* SOURCE PASSAGE
----

Text field facet returns tokenized/analyzed terms

Question

Text field facet returns tokenized/analyzed terms

Closed this issue 6 years ago · 1 comments

Hi,

I am using Elasticsearch 5.x with this backed and so far things seem to be working fine except when faceting text fields the returned facet strings seem to be tokenized, for example facet values are converted to lowercase and multi word field values a split into multiple facets.

I think this is due to something similar to whats described at https://www.elastic.co/guide/en/elasticsearch/guide/current/aggregations-and-analysis.html

Assuming I have following records with a field called state

{ "state" : "New York" }
{ "state" : "New Jersey" }
{ "state" : "New Mexico" }
{ "state" : "New York" }
{ "state" : "New York" }

Whenever I run searchqueryset.facet('state') I get something like;-

[
    ("new", 5),
    ("york", 3),
    ("jersey", 1),
    ("mexico", 1)

----

* DATA SECTION
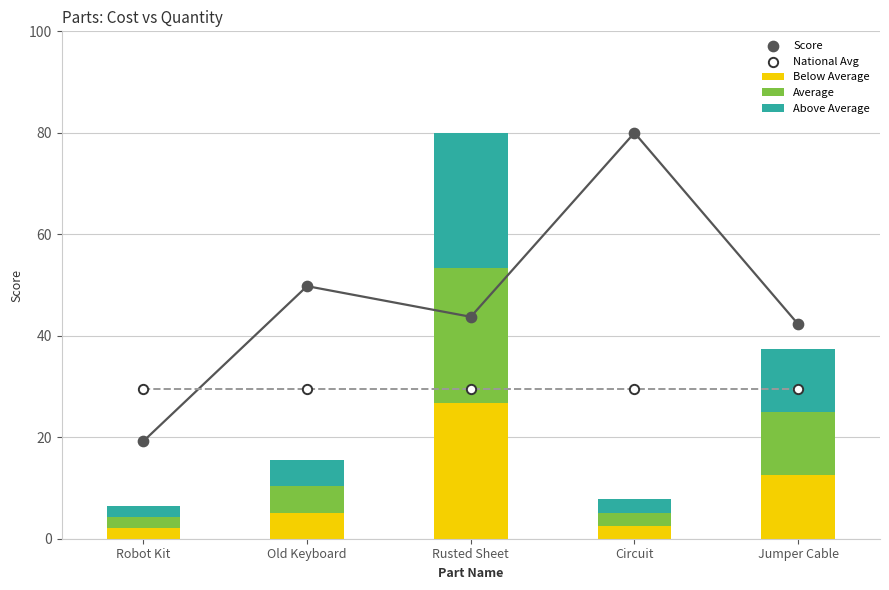

Which series contains the highest Y value?

Score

----

* EXERCISE PROMPT
Extend the Elasticsearch facet issue, starting right after its last line. The listing has no connection to the Elasticsearch facet issue.

* EXPECTED ANSWER
]

Instead of

[
    ("New York", 3),
    ("New Jersey", 1),
    ("New Mexico", 1)
]

I guess one of the potential soultion could be utilizing Elasticsearch multi-fields in indexing faceted fields and in terms aggregation.

I tried to fork and use Elasticsearch multi-fields with this backend and things seems to be working as expected so far, check https://github.com/machakux/haystack-elasticsearch5 (backend.py). In this case you don't have to remove faceted=True in your in your haystack search index fields

What do you think? Am I missing something?

Answer 1 · 2018-01-31T16:51:11.000Z

Any updates?